Kevin Clarke
Operetta Research Center
1 January, 2021
There’s something supremely uplifting about starting the new year with Franz von Suppé’s rousing Fatinitza march as played by the Vienna Philharmonic Orchestra on 1 January, 2021. Watching Riccardo Muti conduct this number makes you wonder if the orchestra might not actually be playing by itself. But who cares, since what you hear is pretty glorious. It makes you ponder why music from Fatinitza or other Suppé masterpieces hasn’t been part of the Vienna Phil repertoire earlier.
Due to Corona the “Golden Musikvereinssaal” in Vienna remains empty this year, no audience is present. Only millions at home are watching the concert on TV or their phones. To make proceedings a little less lifeless, fans at home were invited to send in photos and videos of applause, which you see/hear at the end of each part of the concert. It was an experiment that I wished they had utilized a bit more to create the sense of a live event with interaction despite Corona, instead of a marvelously played concert with so many flowers you wonder if Austria will remain “deflowered” for the rest of the year…

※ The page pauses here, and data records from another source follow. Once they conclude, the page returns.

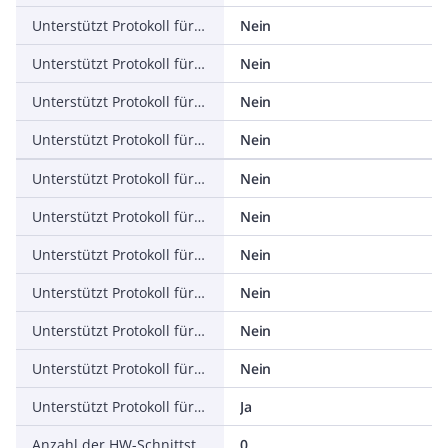
Unterstützt Protokoll für PROFINET IO
Nein
Unterstützt Protokoll für PROFINET CBA
Nein
Unterstützt Protokoll für SERCOS
Nein
Unterstützt Protokoll für Foundation Fieldbus
Nein
Unterstützt Protokoll für EtherNet/IP
Nein
Unterstützt Protokoll für AS-Interface Safety at Work
Nein
Unterstützt Protokoll für DeviceNet Safety
Nein
Unterstützt Protokoll für INTERBUS-Safety
Nein
Unterstützt Protokoll für PROFIsafe
Nein
Unterstützt Protokoll für SafetyBUS p
Nein
Unterstützt Protokoll für sonstige Bussysteme
Ja
Anzahl der HW-Schnittstellen Industrial Ethernet
0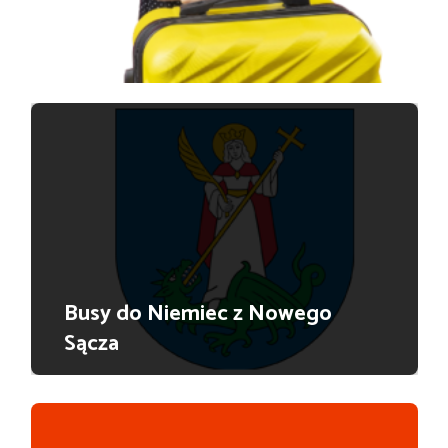
Busy do Niemiec z Nowego
Sącza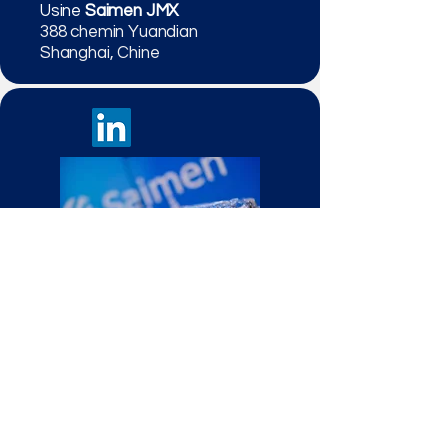
Usine
Saimen JMX
388 chemin Yuandian
Shanghai, Chine
Politique de confidentialité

Apart from the usual Strauss family suspects there were quite a few famous operetta composers on the program this year. Suppé got another chance to sparkle with his Dichter und Bauer overture, there was also Carl Zeller music (Grubenlichter Walzer) and Carl Millöcker (with the gallop In Saus und Braus). Sadly, nothing from Vogelhändler or Bettelsstudent.
The rest: business as usual, including Frühlingsstimmen and Kaiserwalzer, played with real Viennese lilt and with a golden aura of luxury. Plus the ballet of the Vienna State Opera dancing through parks and historic momuments in “fake” historic costumes. But at least everyone is young and pretty and carefree looking. Which is what audiences worldwide probably expect.

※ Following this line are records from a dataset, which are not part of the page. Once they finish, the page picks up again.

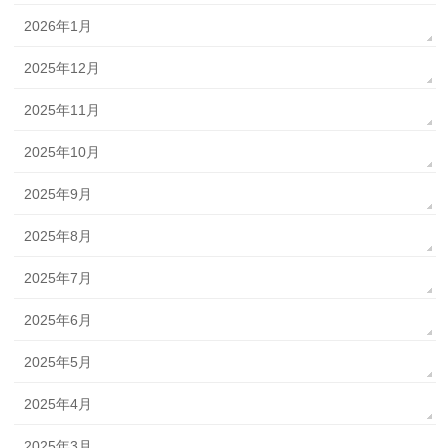
2026年1月
2025年12月
2025年11月
2025年10月
2025年9月
2025年8月
2025年7月
2025年6月
2025年5月
2025年4月
2025年3月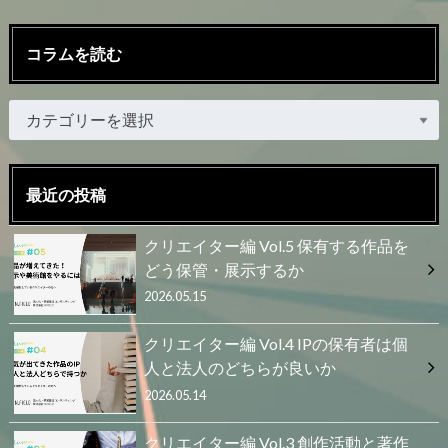
コラムを読む
最近の投稿
クリエイター編 Vol.5 保有する作品を
どう保管・展示するか
2026.05.15
クリエイター編 Vol.4 IPの保有者は個
人と法人のどちらが良いか
2026.05.14
クリエイター編 Vol.3 創作活動と著作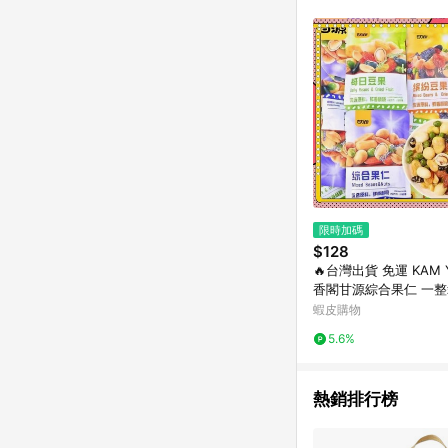
單已逾 365 天，根據台灣樂天回饋
點數回饋或點數回饋有
限時加碼
$128
🔥台灣出貨 免運 KAM 
香閣甘源綜合果仁 一
果 炒貨獨立小袋裝 繽
蝦皮購物
裝 獨立 零食
5.6%
熱銷排行榜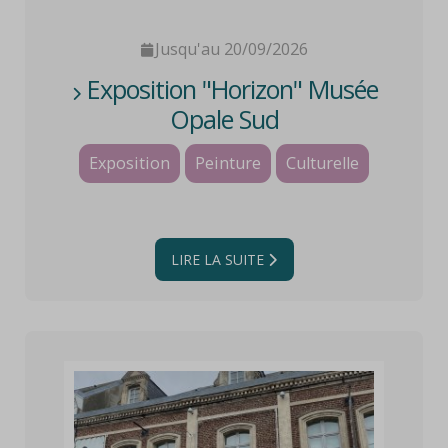
Jusqu'au 20/09/2026
Exposition "Horizon" Musée
Opale Sud
Exposition
Peinture
Culturelle
LIRE LA SUITE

During the interval Felix Breisach takes viewers on a nostalgic trip to the so called “Burgenland” region where the Mörbisch operetta festival is also located, though not mentioned or shown in the film. (Don’t want to advertise the competition?) You’d think time had stopped there 100 years ago and that there’s a string quartet or brass band sitting in every wine hill or beer garden. The soundtrack includes the German national anthem, which was of course composed by Haydn, you hear it played in its original quartet version in Esterhazy Castle where Haydn lived and worked for years. Was this an attempt to show the Germans (or the world) that “we got there first”? Surprisingly, Kalman’s czardas from Gräfin Mariza makes a brief and fiery appearance.

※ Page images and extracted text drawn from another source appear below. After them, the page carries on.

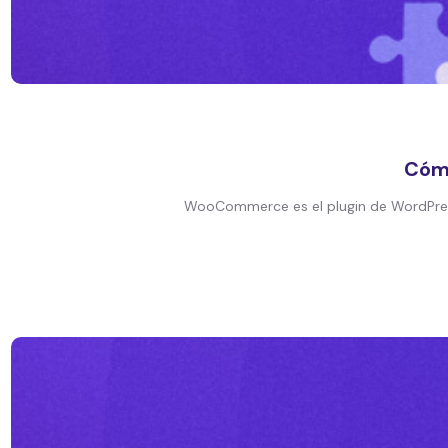
Cómo
WooCommerce es el plugin de WordPress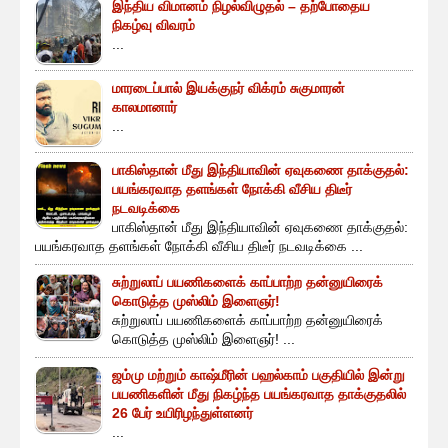
இந்திய விமானம் நிழல்விழுதல் – தற்போதைய
நிகழ்வு விவரம்
...
மாரடைப்பால் இயக்குநர் விக்ரம் சுகுமாரன்
காலமானார்
...
பாகிஸ்தான் மீது இந்தியாவின் ஏவுகணை தாக்குதல்:
பயங்கரவாத தளங்கள் நோக்கி வீசிய திடீர்
நடவடிக்கை
பாகிஸ்தான் மீது இந்தியாவின் ஏவுகணை தாக்குதல்:
பயங்கரவாத தளங்கள் நோக்கி வீசிய திடீர் நடவடிக்கை ...
சுற்றுலாப் பயணிகளைக் காப்பாற்ற தன்னுயிரைக்
கொடுத்த முஸ்லிம் இளைஞர்!
சுற்றுலாப் பயணிகளைக் காப்பாற்ற தன்னுயிரைக்
கொடுத்த முஸ்லிம் இளைஞர்! ...
ஜம்மு மற்றும் காஷ்மீரின் பஹல்காம் பகுதியில் இன்று
பயணிகளின் மீது நிகழ்ந்த பயங்கரவாத தாக்குதலில்
26 பேர் உயிரிழந்துள்ளனர்
...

Showing such a tourism promotional film every year seems to be the real reason this concert exists in the first place and is so lavishly produced. Austria as the land of yesteryear – with the Philharmonic Orchestra (all white, by the way) doing their own yesteryear thing, no matter what happens in the outside world. Which is not without its soothing effect.
The CD version of the concert will be out on Sony Classics. Production will start as soon as the last notes of An der schönen blauen Donau and the Radetzky Marsch have evaporated.
Let’s hope this concert stirs new interest in Suppé’s Fatinitza, and let’s hope there will be a new full recording of it soon, so the world is not left with the shockingly uninspired (and miscast) double disc from the Bad Ischl festival (on cpo). For more information on the gender-bending Fatinitza, click here. And while we’re at it: a full recording of Suppé’s Boccaccio with a cross-dressed title role (as originally written) is also on my 2021 wish list!
So, happy New Year and let’s see what operetta delights lie ahead.
Supper is the father of Viennese Operetta and composed many fine gems. His music is beautiful yet his works are mostly forgotten. The Strauss family composed music that pushed others into the shadows.